> _BRIEF_
Because the copy must hold no pictures, return the data below with all of its words intact.

> _Records contained in a dataset_
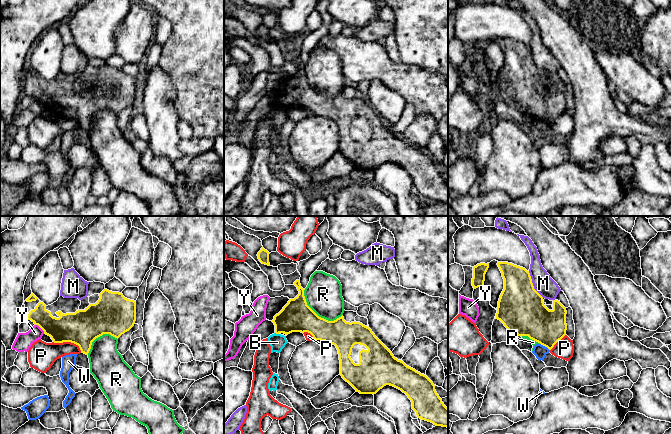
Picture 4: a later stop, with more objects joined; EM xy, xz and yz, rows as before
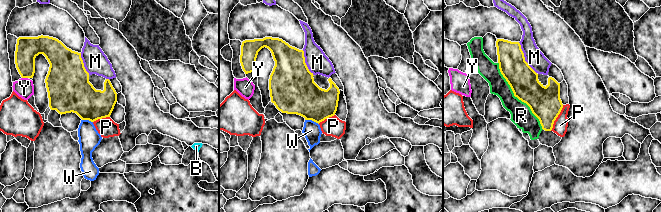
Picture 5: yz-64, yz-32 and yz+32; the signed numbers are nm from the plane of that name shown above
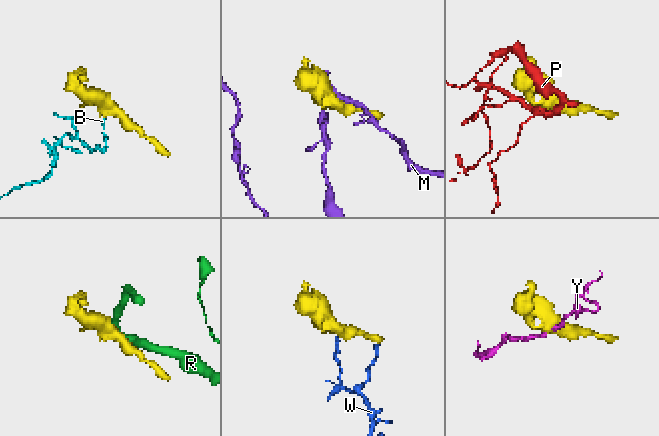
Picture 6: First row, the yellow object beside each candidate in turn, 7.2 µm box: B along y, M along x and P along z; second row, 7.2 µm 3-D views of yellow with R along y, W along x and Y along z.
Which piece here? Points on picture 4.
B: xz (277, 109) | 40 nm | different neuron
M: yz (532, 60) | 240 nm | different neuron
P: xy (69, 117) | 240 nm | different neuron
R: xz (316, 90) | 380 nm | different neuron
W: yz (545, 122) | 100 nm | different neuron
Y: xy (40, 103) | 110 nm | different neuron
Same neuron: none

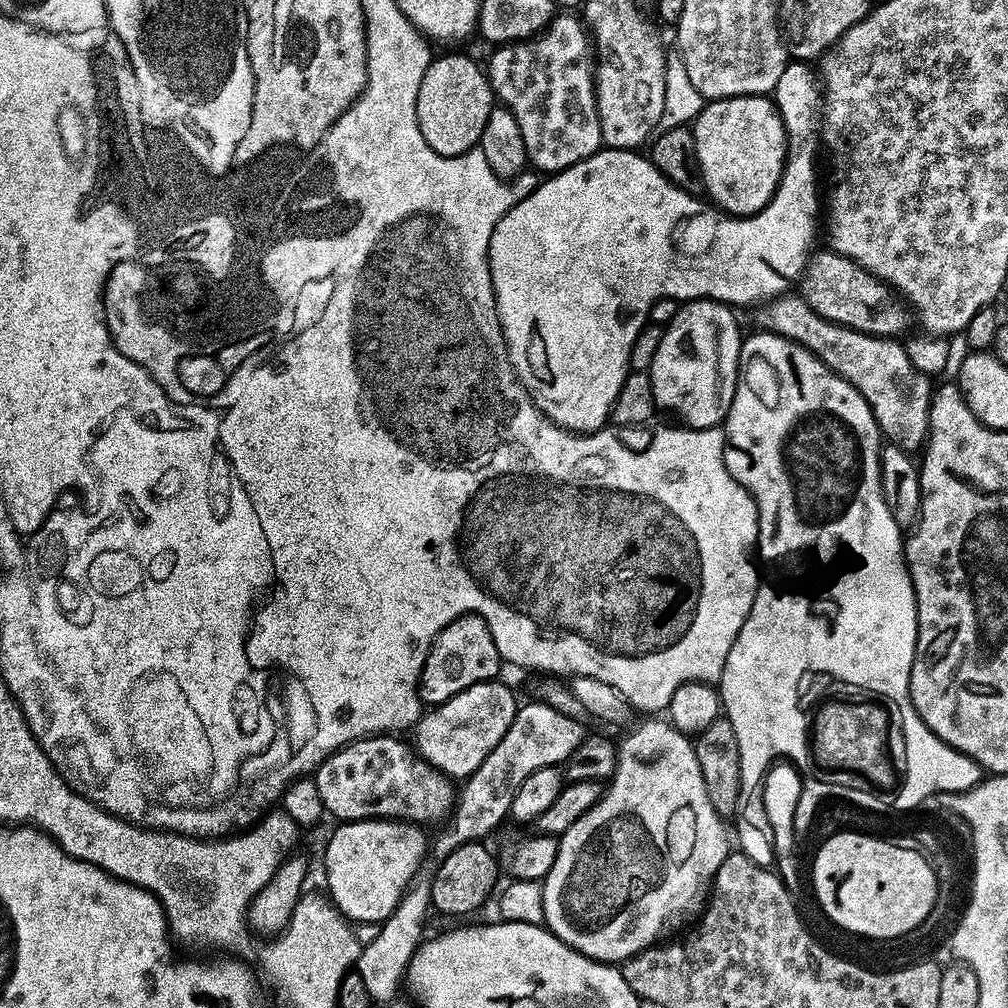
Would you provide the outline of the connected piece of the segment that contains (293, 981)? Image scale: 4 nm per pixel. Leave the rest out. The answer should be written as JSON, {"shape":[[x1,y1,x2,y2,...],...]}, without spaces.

> _RESPONSE TO THIS EXERCISE_
Picture 4: a later stop, with more objects joined; EM xy, xz and yz, rows as before
Picture 5: yz-64, yz-32 and yz+32; the signed numbers are nm from the plane of that name shown above
Picture 6: First row, the yellow object beside each candidate in turn, 7.2 µm box: B along y, M along x and P along z; second row, 7.2 µm 3-D views of yellow with R along y, W along x and Y along z.
Which piece here? Points on picture 4.
B: xz (277, 109) | 40 nm | different neuron
M: yz (532, 60) | 240 nm | different neuron
P: xy (69, 117) | 240 nm | different neuron
R: xz (316, 90) | 380 nm | different neuron
W: yz (545, 122) | 100 nm | different neuron
Y: xy (40, 103) | 110 nm | different neuron
Same neuron: none

Would you provide the outline of the connected piece of the segment that contains (293, 981)? Image scale: 4 nm per pixel. Leave the rest out. The answer should be written as JSON, {"shape":[[x1,y1,x2,y2,...],...]}, without spaces.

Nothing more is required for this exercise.